Un profumo inebriante. Un colore dorato unico. Sono quasi sensuali. Oggi è Santa Lucia. E, come tradizione, si mangiano solo arancine. Non chiamatele “arancini” se non volete essere guardati un po’ con disgusto. A Palermo ed in provincia sono arancine, donne.
Anche a Monreale la tradizione delle arancine è sacre. Già da ieri nell’aria si sentiva il profumo di fritto inconfondibile. “Noi preferiamo lavorare il giorno stesso – dice Toni Lucchese, del Bar Lucchese che ci invita in cucina -. Prepariamo solo i condimenti. Poi il riso lo facciamo al momento”.
Vasche di ragù, funghi e mozzarella di bufala, spinaci, salmone, tavolette di cioccolato fondente “le preferite dai bimbi, ma piacciono anche ai grandi”, dice Toni.
Le sue mani sono velocissime ed abili nel “modellare un’arancina. “Ho 23 anni e posso dire di essere nato qui dentro”, dice.
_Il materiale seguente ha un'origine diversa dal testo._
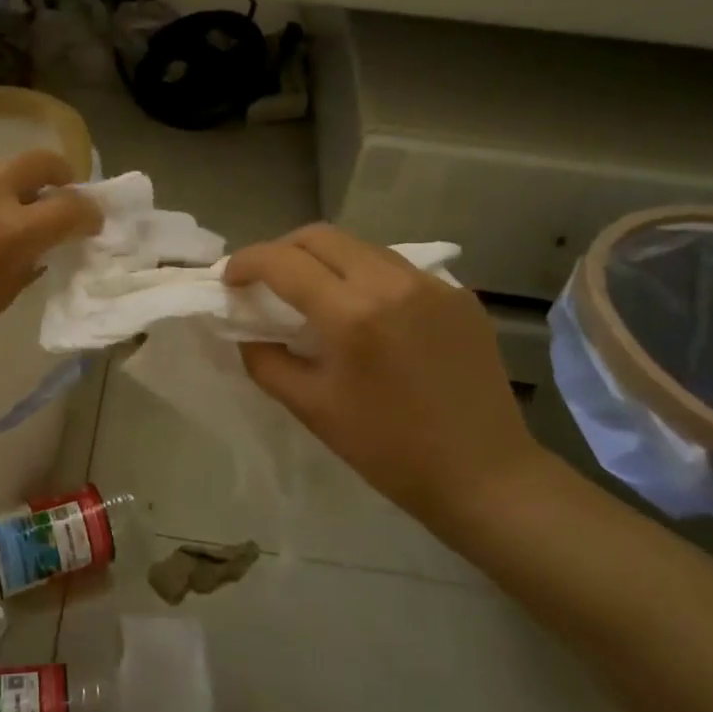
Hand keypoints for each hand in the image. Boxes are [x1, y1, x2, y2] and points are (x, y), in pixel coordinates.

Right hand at [225, 224, 545, 525]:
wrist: (483, 474)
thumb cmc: (388, 449)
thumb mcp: (311, 408)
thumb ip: (266, 360)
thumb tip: (246, 330)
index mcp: (352, 314)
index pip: (283, 262)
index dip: (246, 262)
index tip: (229, 280)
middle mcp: (393, 283)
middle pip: (321, 237)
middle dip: (281, 250)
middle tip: (264, 281)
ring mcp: (433, 284)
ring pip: (361, 247)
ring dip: (324, 259)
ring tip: (311, 292)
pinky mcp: (460, 295)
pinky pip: (397, 269)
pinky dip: (365, 277)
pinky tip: (364, 312)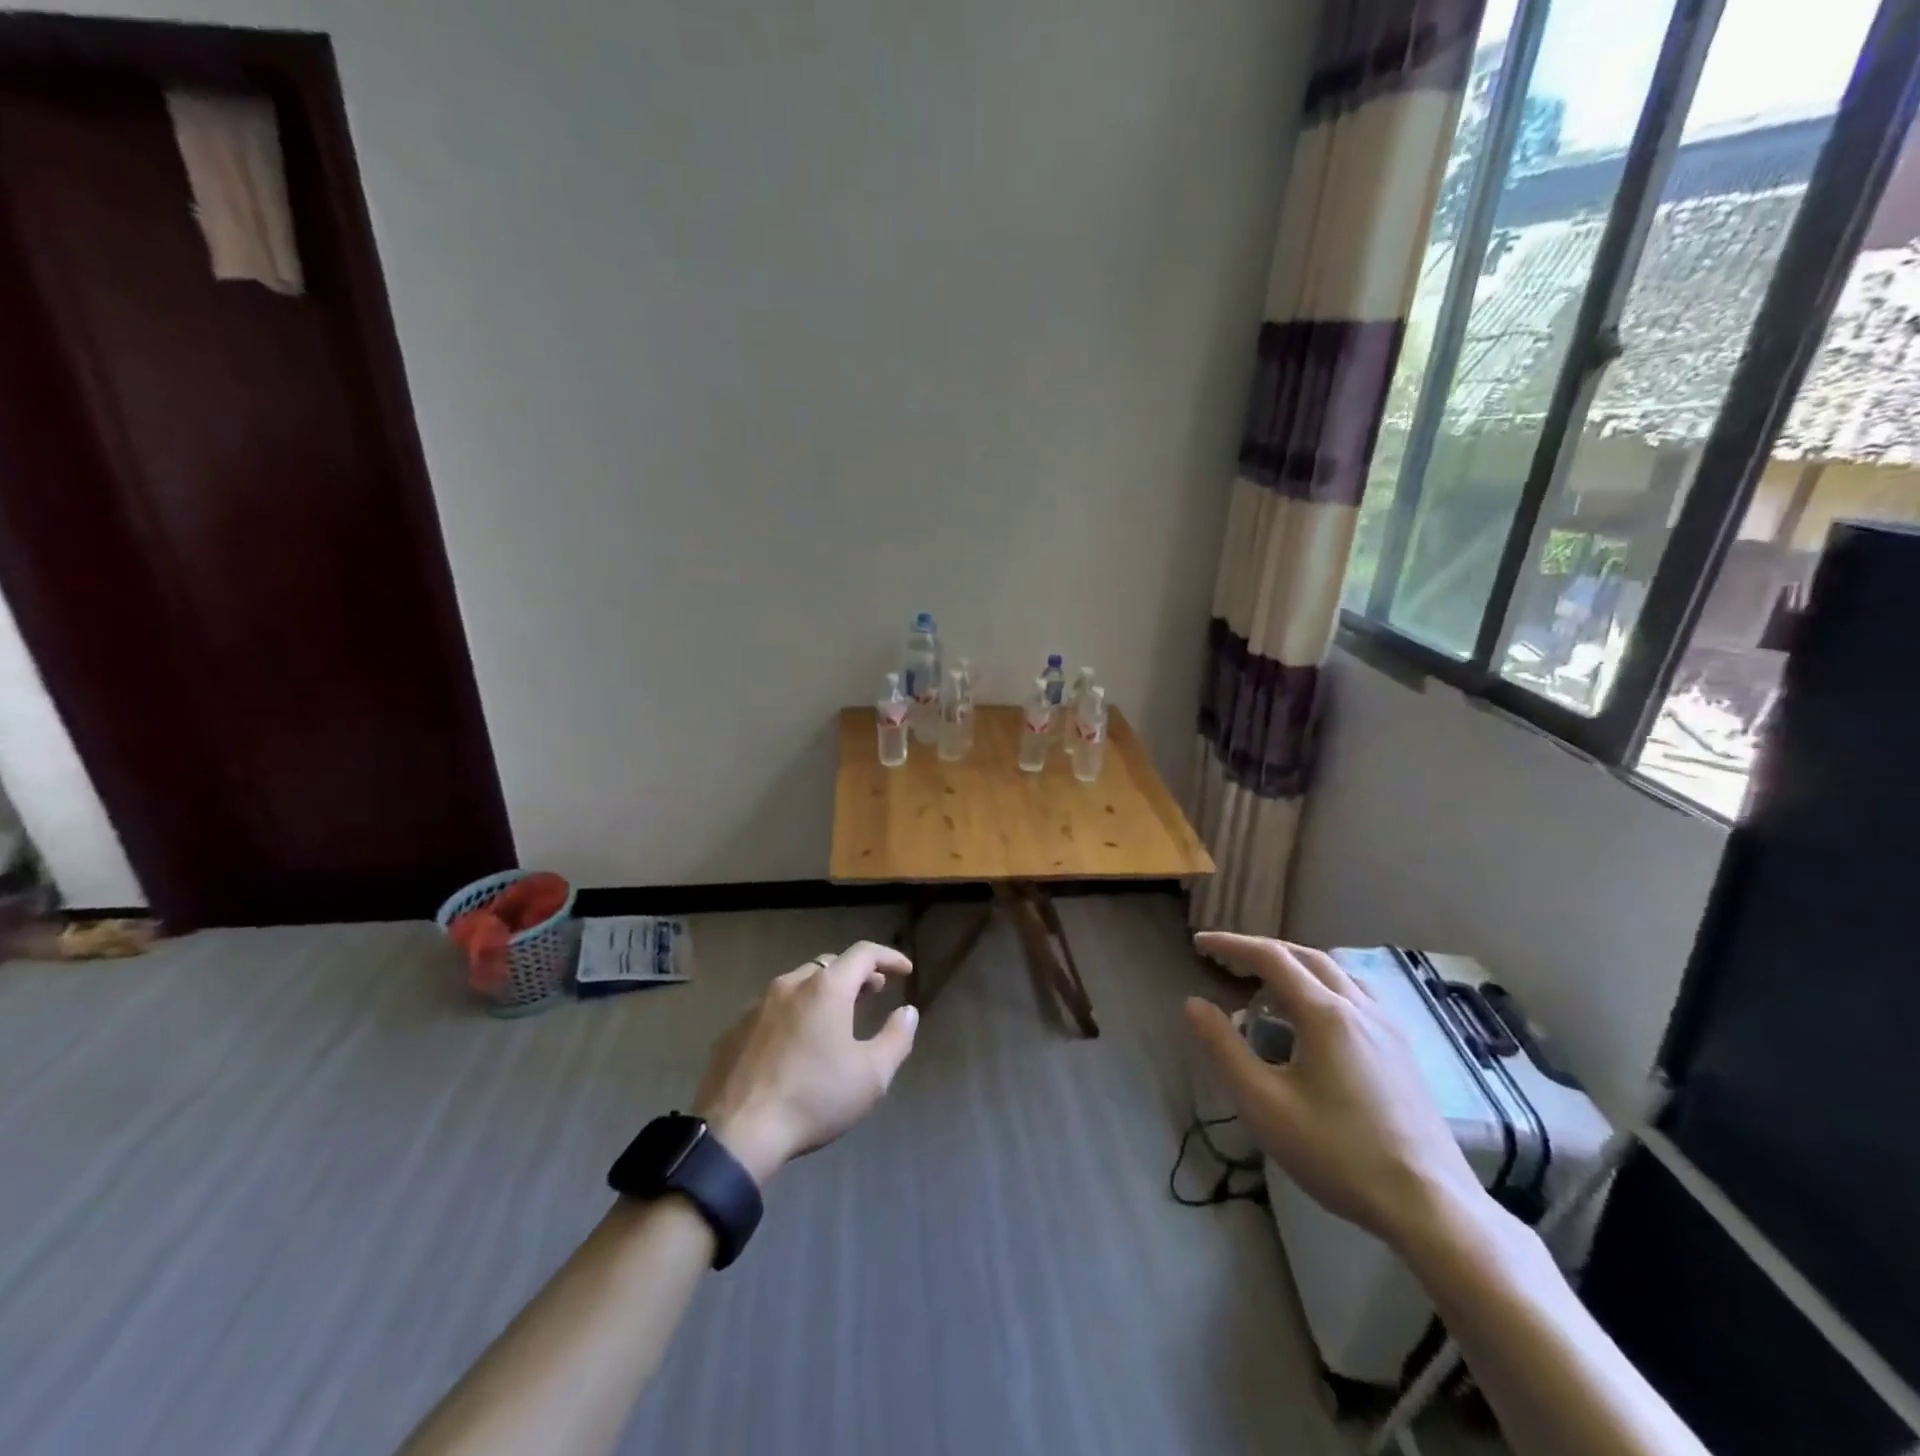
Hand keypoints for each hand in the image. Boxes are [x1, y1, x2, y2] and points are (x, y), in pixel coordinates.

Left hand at [693, 941, 918, 1185]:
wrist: (737, 1134)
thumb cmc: (813, 1098)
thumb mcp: (871, 1076)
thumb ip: (896, 1038)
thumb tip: (908, 1011)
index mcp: (825, 989)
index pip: (863, 953)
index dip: (889, 957)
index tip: (905, 971)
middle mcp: (790, 985)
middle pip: (829, 965)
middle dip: (856, 975)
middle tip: (873, 992)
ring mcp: (756, 1006)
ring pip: (798, 985)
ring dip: (823, 993)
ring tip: (836, 1017)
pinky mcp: (734, 1030)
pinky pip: (773, 1009)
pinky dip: (794, 1013)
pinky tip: (797, 1043)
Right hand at [1185, 933, 1483, 1249]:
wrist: (1431, 1207)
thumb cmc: (1338, 1153)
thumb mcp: (1263, 1104)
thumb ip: (1224, 1048)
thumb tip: (1194, 1003)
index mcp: (1325, 1013)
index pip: (1271, 957)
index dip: (1231, 944)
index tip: (1198, 943)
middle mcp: (1360, 1007)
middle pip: (1305, 956)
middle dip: (1262, 950)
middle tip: (1228, 960)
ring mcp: (1388, 1028)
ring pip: (1336, 973)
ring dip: (1296, 967)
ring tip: (1268, 989)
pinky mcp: (1403, 1051)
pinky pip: (1356, 996)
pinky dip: (1323, 988)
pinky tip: (1315, 1022)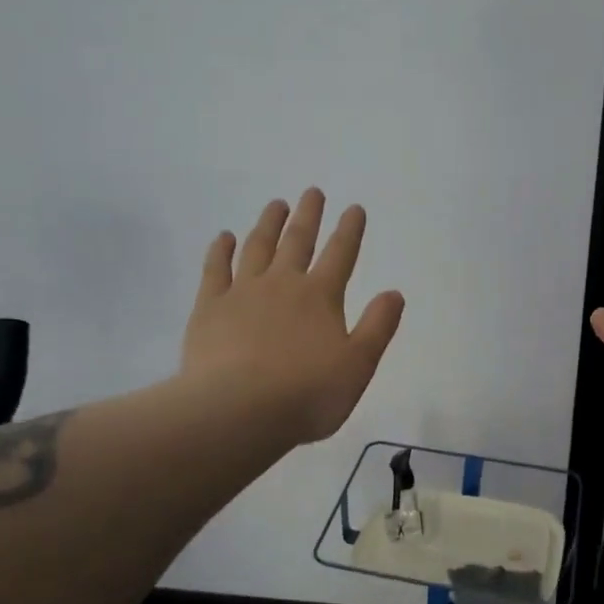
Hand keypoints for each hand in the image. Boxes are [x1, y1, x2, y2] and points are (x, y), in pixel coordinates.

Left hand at [180, 189, 404, 445]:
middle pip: (298, 241)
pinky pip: (215, 270)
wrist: (238, 411)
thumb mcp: (358, 365)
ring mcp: (242, 293)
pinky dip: (220, 250)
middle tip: (312, 192)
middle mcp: (282, 284)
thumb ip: (378, 327)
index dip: (350, 230)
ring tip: (275, 204)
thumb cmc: (307, 394)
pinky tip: (223, 237)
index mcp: (321, 297)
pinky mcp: (209, 308)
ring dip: (268, 224)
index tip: (354, 207)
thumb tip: (394, 293)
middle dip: (309, 216)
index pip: (341, 255)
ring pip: (257, 248)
A Monreale l’arancina per il 13 dicembre è un appuntamento irrinunciabile. Ma i monrealesi rimangono scettici sulle novità: “Noi proponiamo vari gusti, come spinaci, salmone, funghi e mozzarella di bufala, 4 formaggi – dice Toni -, ma qui vanno di più le classiche: burro o carne”.
Le origini dell’arancina sono molto discusse ed avvolte dal mistero. Visto che molti utilizzano lo zafferano per condire il riso, si ipotizza che la ricetta sia da far risalire al periodo della dominazione musulmana. Mentre la panatura con mollica si pensa possa essere stata inventata nella corte di Federico II, che cercava cibi pratici da portare in viaggio durante le sue battute di caccia. La prima documentazione scritta che parli esplicitamente dell’arancina è il Dizionario siciliano-italiano di Giuseppe Biundi, che testimonia la presenza di “una vivanda dolce di riso fatta alla forma della melarancia”. Questo dato può indurre a credere che l’arancino nascesse come dolce, presumibilmente durante le festività in onore di Santa Lucia e solo in seguito divenisse una pietanza salata. In effetti pare che i primi acquisti di uno degli elementi tipici costituenti l’arancino salato, il pomodoro, siano datati 1852, cinque anni prima l’edizione del Biundi.
Sulla origine della versione dolce pure permangono notevoli dubbi: l’accostamento con Santa Lucia e i prodotti tipici legati ai suoi festeggiamenti aprono diverse possibilità di interpretazione. A Siracusa, secondo la tradizione, nel 1646 approdò una nave carica di grano che pose fine ad una grave carestia, evento ricordato con la creazione della “cuccìa”, un prodotto a base di chicchi di grano non macinato, miele e ricotta. Non è impensabile quindi che i primi arancini dolci siano una versione da trasporto della stessa cuccìa. In merito al legame tra i due prodotti e i festeggiamenti luciani, ancora oggi il 13 dicembre di ogni anno, è tradizione palermitana festeggiare il giorno di Santa Lucia, in cui ci si astiene dal consumare cibi a base di farina, mangiando arancine (di ogni tipo, forma e dimensione) e cuccìa.